Alan Eichenbaum of Scaena picked out music for the dCs front end. The digital system was dCS' $70,000 Scarlatti system with up-sampler, SACD/CD transport, master clock and DAC. The black digital playback units were housed in an unbudgeably solid stack of Critical Mass System's black Platinum racks and stands. The racks do not float the equipment. At $3,300 per level, the racks directly couple equipment to the room. They drain vibration away by providing a high-speed ground. Jeffrey Smith held fifteen thousand dollars of shimmering gold and white Silversmith Palladium connections up from the carpet with…plastic cups. I came back to a few of the top-of-the-line systems (Acappella, CAL, YG and Scaena) again and again over the weekend. Then on Sunday afternoon, I spent hours after the show spinning reference disc after disc in the Scaena system.

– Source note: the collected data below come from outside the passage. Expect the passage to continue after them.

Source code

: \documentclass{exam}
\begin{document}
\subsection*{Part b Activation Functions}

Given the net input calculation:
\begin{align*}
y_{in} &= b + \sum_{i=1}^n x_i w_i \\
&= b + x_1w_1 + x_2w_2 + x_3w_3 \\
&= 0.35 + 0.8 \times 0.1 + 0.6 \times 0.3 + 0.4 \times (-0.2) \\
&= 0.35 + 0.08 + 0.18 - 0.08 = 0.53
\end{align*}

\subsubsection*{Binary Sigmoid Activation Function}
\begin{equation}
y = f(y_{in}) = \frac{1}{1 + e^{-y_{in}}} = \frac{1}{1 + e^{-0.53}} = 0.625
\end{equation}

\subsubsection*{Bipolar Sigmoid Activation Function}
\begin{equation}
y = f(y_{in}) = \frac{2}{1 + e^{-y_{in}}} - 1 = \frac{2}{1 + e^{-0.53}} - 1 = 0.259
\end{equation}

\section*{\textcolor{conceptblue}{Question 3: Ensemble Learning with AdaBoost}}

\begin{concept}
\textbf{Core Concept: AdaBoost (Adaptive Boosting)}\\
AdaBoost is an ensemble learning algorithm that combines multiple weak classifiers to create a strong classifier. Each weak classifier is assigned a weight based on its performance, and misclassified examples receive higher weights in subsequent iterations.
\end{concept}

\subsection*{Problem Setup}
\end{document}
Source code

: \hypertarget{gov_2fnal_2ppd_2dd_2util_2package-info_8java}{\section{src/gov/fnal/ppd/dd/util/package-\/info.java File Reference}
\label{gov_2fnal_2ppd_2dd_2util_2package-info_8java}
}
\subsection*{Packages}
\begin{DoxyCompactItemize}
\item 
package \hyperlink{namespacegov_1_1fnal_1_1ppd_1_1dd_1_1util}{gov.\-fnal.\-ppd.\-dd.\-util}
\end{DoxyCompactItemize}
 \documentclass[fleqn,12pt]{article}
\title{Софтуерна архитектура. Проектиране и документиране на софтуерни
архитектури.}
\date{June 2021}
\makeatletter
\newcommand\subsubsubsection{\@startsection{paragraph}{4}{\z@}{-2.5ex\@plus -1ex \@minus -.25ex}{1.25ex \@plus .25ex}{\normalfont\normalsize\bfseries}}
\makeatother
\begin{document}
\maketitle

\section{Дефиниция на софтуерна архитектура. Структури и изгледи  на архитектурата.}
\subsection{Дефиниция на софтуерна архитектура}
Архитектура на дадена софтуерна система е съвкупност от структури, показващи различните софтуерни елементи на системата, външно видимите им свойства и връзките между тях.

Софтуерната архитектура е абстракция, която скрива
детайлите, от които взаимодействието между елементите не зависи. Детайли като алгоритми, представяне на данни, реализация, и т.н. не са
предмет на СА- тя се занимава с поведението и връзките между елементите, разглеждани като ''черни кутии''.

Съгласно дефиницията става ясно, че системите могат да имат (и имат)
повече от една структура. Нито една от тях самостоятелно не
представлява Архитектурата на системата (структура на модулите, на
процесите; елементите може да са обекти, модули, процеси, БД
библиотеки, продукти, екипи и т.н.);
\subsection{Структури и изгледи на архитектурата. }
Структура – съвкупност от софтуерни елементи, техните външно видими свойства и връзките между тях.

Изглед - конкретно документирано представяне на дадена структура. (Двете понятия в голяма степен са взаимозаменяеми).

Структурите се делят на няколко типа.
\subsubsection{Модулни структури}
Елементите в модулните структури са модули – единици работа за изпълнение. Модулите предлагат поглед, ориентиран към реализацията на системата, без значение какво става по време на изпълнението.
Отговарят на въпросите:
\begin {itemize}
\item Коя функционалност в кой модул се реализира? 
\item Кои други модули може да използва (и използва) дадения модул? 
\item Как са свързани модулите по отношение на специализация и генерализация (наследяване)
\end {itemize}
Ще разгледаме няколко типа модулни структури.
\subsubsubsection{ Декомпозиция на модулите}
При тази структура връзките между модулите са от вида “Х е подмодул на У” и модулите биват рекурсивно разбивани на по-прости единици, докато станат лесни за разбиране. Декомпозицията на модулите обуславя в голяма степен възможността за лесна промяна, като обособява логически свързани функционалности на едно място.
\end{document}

No, the Scaena system did not have the wide-open spacious soundstage and incredible clarity of the CAL horns; bells and horns aren't as impressive as the big ole horns render them. On Dire Straits' 1985 mega-hit, Brothers in Arms (Warner), for example, I wish the Scaena system had more bite, faster attack perhaps with the guitar riffs. No, the Scaena system did not have the awesomely tight middle bass of the YG blocks either. But disc after disc always sounded good on this system. None of them had the brittleness that mars digital playback. Multiple details stood out easily. I did not feel the system relegated sonic effects, like tinkling treble notes, to the side. The Scaena with THE LARS amplifiers seemed to have enough drivers and power to reproduce everything almost as faithfully as anybody could want. Despite subwoofer barrels and tube traps taking up the front quarter of the room, the striking good looks of the Scaena seemed to be a hit with the few ladies in attendance.